===== Text =====

Fixed Acrobot Rewards (#140)

* Fixed Acrobot Rewards 1. Previously, reward was 0 until success, at which point the reward was set to -1. This is the opposite of the desired behavior, since it discourages the agent from success. 2. The reward was previusly set whenever the environment finished, whether by exceeding `max_steps` or by having the agent succeed. Thus it didn't really matter whether or not the agent did anything, so long as `max_steps` was exceeded before the `stop_condition`. Now the reward is only set when the agent succeeds. * Reward is now reset on `reset!`
JuliaReinforcementLearning · Apr 28, 2021 · 29bb58e · 29bb58e
1 parent 1c0d284
commit 29bb58e
Showing 1 changed file with 4 additions and 2 deletions.

===== Entries supplied =====

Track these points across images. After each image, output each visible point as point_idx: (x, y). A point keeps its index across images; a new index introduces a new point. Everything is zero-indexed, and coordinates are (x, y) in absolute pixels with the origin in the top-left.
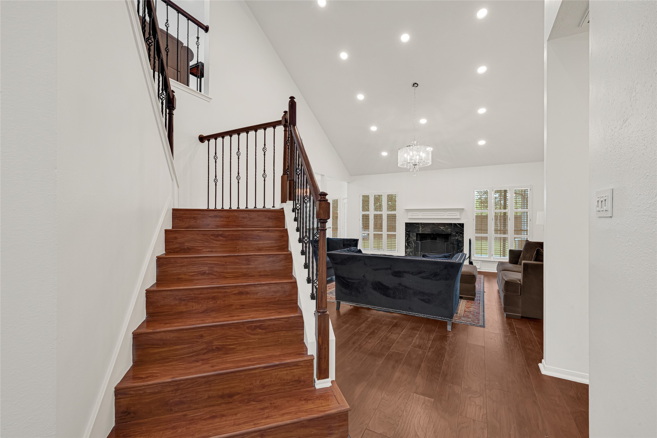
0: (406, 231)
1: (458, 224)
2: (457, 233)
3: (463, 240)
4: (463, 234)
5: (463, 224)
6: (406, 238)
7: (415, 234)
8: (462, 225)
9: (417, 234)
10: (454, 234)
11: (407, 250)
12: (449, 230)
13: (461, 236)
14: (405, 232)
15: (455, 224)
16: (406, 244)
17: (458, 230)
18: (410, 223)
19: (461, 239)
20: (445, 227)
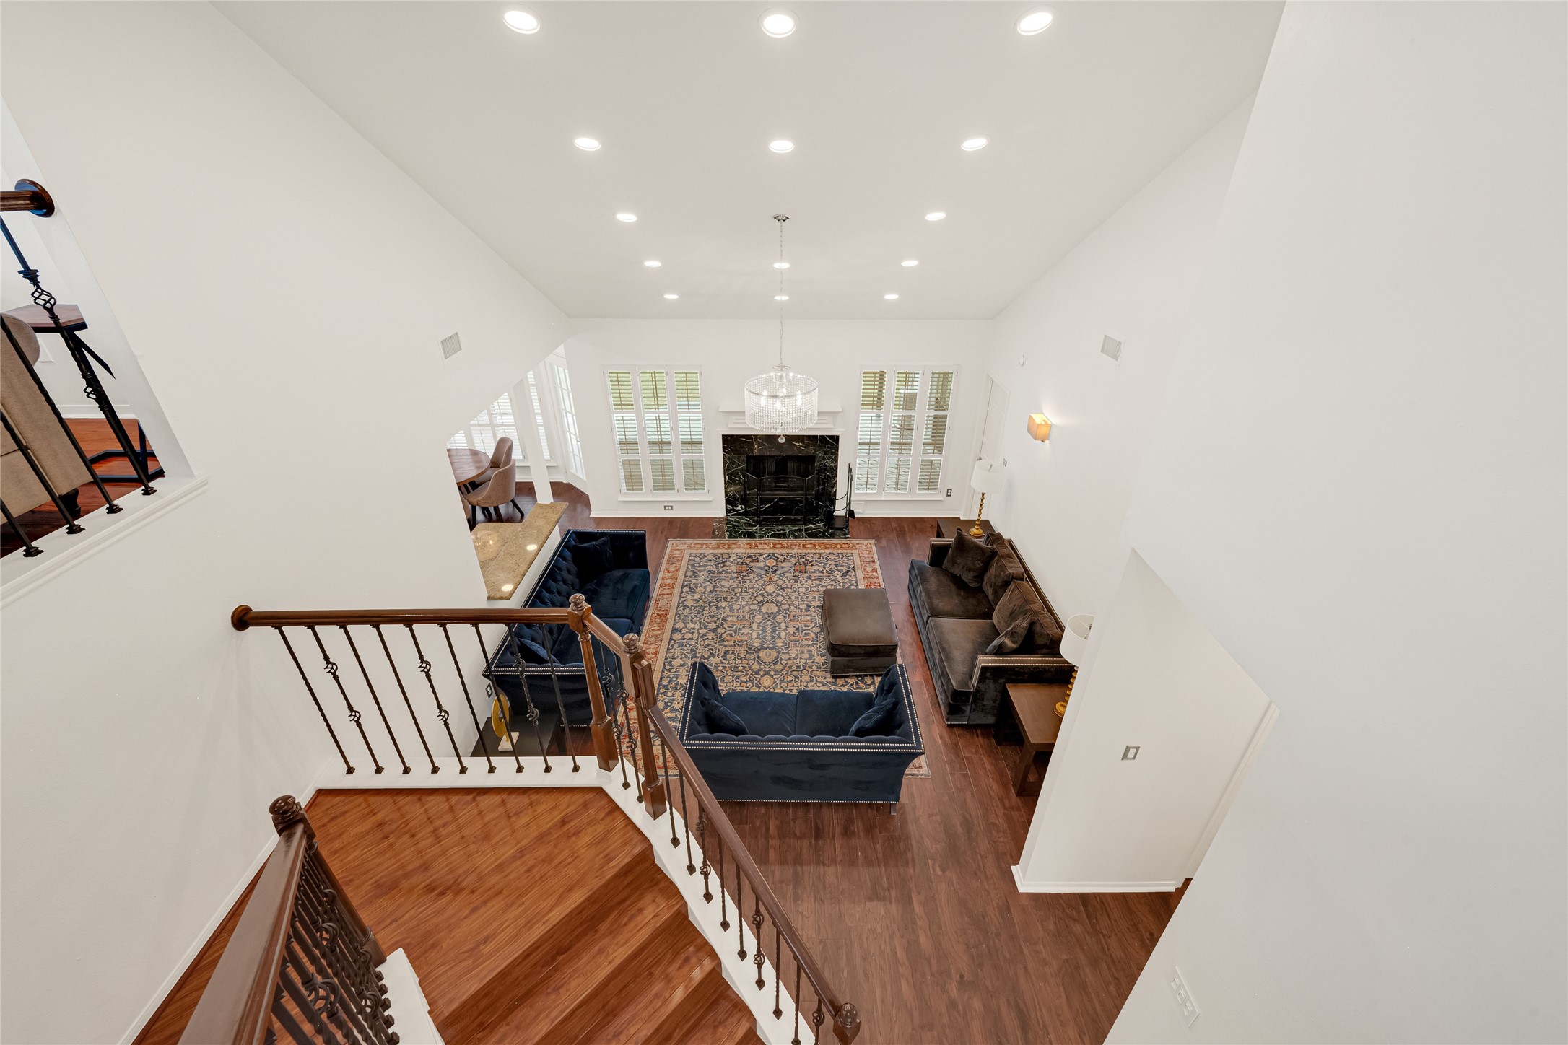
0: (724, 451)
1: (829, 436)
2: (825, 454)
3: (836, 466)
4: (837, 454)
5: (838, 437)
6: (724, 467)
7: (744, 457)
8: (835, 439)
9: (748, 457)
10: (820, 455)
11: (728, 490)
12: (811, 450)
13: (833, 460)
14: (724, 455)
15: (822, 437)
16: (727, 477)
17: (828, 447)
18: (732, 436)
19: (833, 465)
20: (803, 443)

=====

§ Tasks to perform
[A] For each statement about the Acrobot rewards commit text, answer yes or no and quote the words from the text that settle it. (i) Before the fix, the reward stayed at 0 until the agent succeeded. (ii) After the fix, the reward is set whenever the environment finishes. (iii) The commit changed more than one file.
[B] Answer these from the Acrobot rewards commit text:
(i) What date is given for the commit?
(ii) Before the fix, what was the reward set to when the agent succeeded?
(iii) What is the reward now reset on?
[C] Pick up the Acrobot rewards commit text after its last line and keep writing it.

§ Answers per task
[A]
(i) Yes: "Previously, reward was 0 until success, at which point the reward was set to -1."
(ii) No: "Now the reward is only set when the agent succeeds."
(iii) No: "Showing 1 changed file with 4 additions and 2 deletions."

[B]
(i) Apr 28, 2021
(ii) -1
(iii) `reset!`

[C]
diff --git a/src/environments/3rd_party/AcrobotEnv.jl b/src/environments/3rd_party/AcrobotEnv.jl
@@ -86,6 +86,7 @@ function RLBase.reset!(env::AcrobotEnv{T}) where {T <: Number}
     env.t = 0
     env.action = 2
     env.done = false
+    env.reward = -1
     nothing
 end
 
@@ -117,8 +118,9 @@ function (env::AcrobotEnv{T})(a) where {T <: Number}
     ns[4] = bound(ns[4], -env.params.max_vel_b, env.params.max_vel_b)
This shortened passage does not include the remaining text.